A student should also become familiar with the concept of saving. Setting aside a small amount of money each month can give them an emergency fund to draw from in dire circumstances. It is a practice they should continue well into their post-graduate years, when saving is of most importance. Additionally, if the student has the time between studying for a part-time job, it can ease some of the strain on their finances to have a supplemental income. They may be financially backed by their parents, but work a part-time job to fund the amount that they spend on entertainment or clothes, per say. Such expenses might otherwise put them over their credit card limit if a parent hasn’t factored in a student’s luxury spending.
Dating with a Debt
Once the haze of college has passed, a post-graduate student in debt is faced with all kinds of trouble. A botched credit score makes it difficult to get car insurance, rent an apartment, or even get a job. If you have thousands of dollars in student loans, your credit score is the last thing on your mind, as you must find a source of income as quickly as possible to begin chipping away at your debt. An unforeseen circumstance of acquiring too much debt is the affect your financial woes have on your romantic life.
A college student in debt is common — everyone has been a broke college student at some point in their lives. Yet, once the student has graduated, he or she is perceived as an adult. Female graduates are looking to date men who have a mature sense of money, who can potentially support them if they get married. Likewise, a male graduate with a secure job may be hesitant to date a girl who overspent her credit card in college on clothes, shoes, and partying because he isn’t eager to date and financially support someone who might destroy his own credit with her overeager spending habits. Down the line, her debt could be his own. An American Institute of CPAs survey showed that money is one of the top issues that couples argue about; why even pursue a relationship with someone who will be bound to bring on financial tensions?

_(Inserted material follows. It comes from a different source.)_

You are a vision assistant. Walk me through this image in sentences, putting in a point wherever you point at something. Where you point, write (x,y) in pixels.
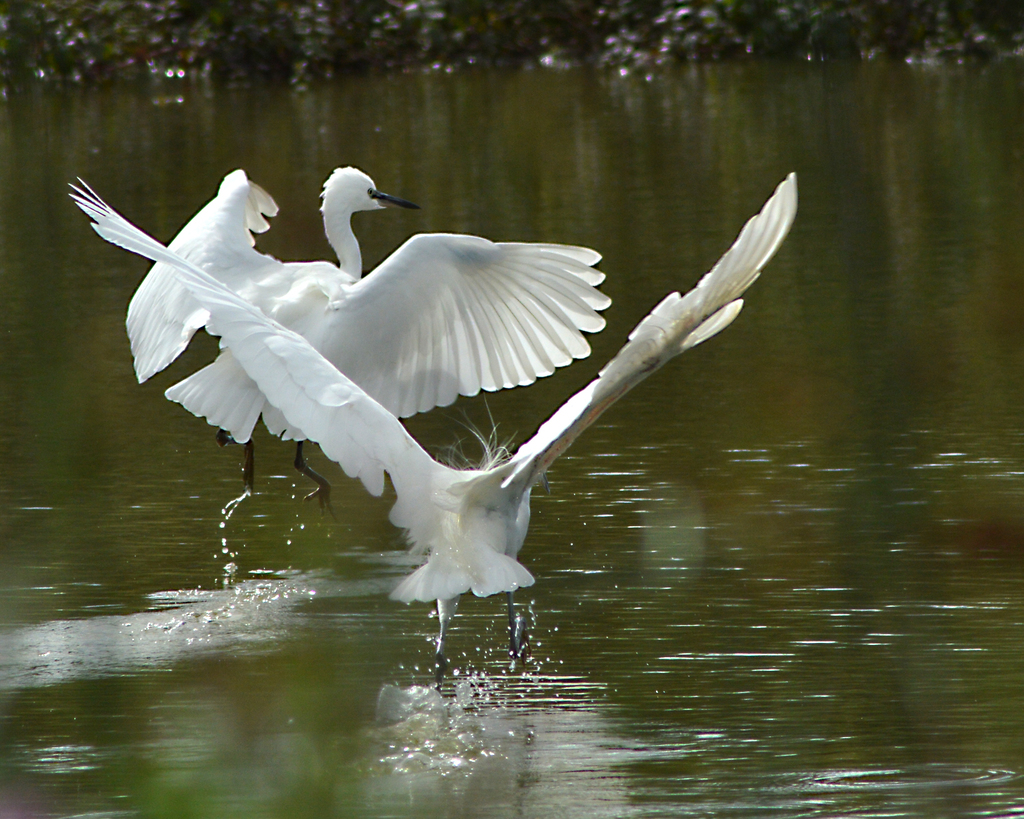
In this image we can see birds (469,353) flying in the air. In the background (299,205) we can see water (787,566).
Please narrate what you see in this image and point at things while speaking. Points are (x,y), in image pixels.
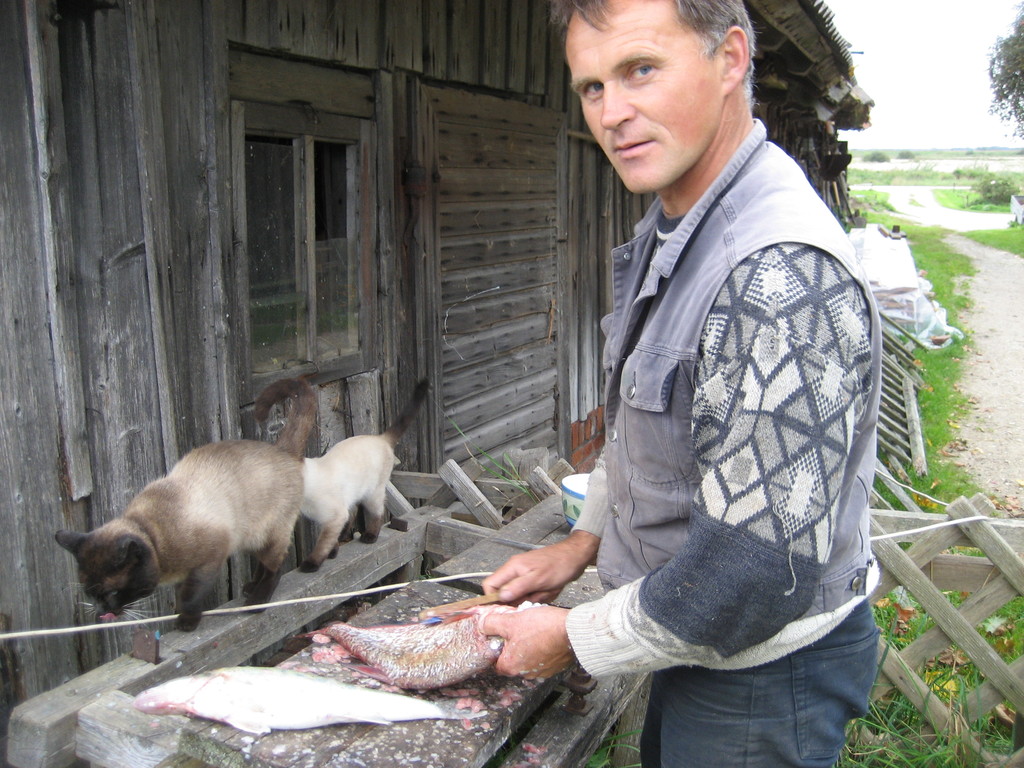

Even if a student’s parents help them eradicate their debt, nobody wants to date someone that needs their parents to come to the rescue because they couldn’t handle their finances in an adult way. A recent graduate with debt will likely be forced to live with their parents for a while so they can save money on rent, which is another trait most people consider a red flag when looking for potential partners. Quite simply, debt is a signal to the opposite sex that you can’t handle the added responsibility of a relationship at that time. Paying off your debt is your first priority, whether you like it or not.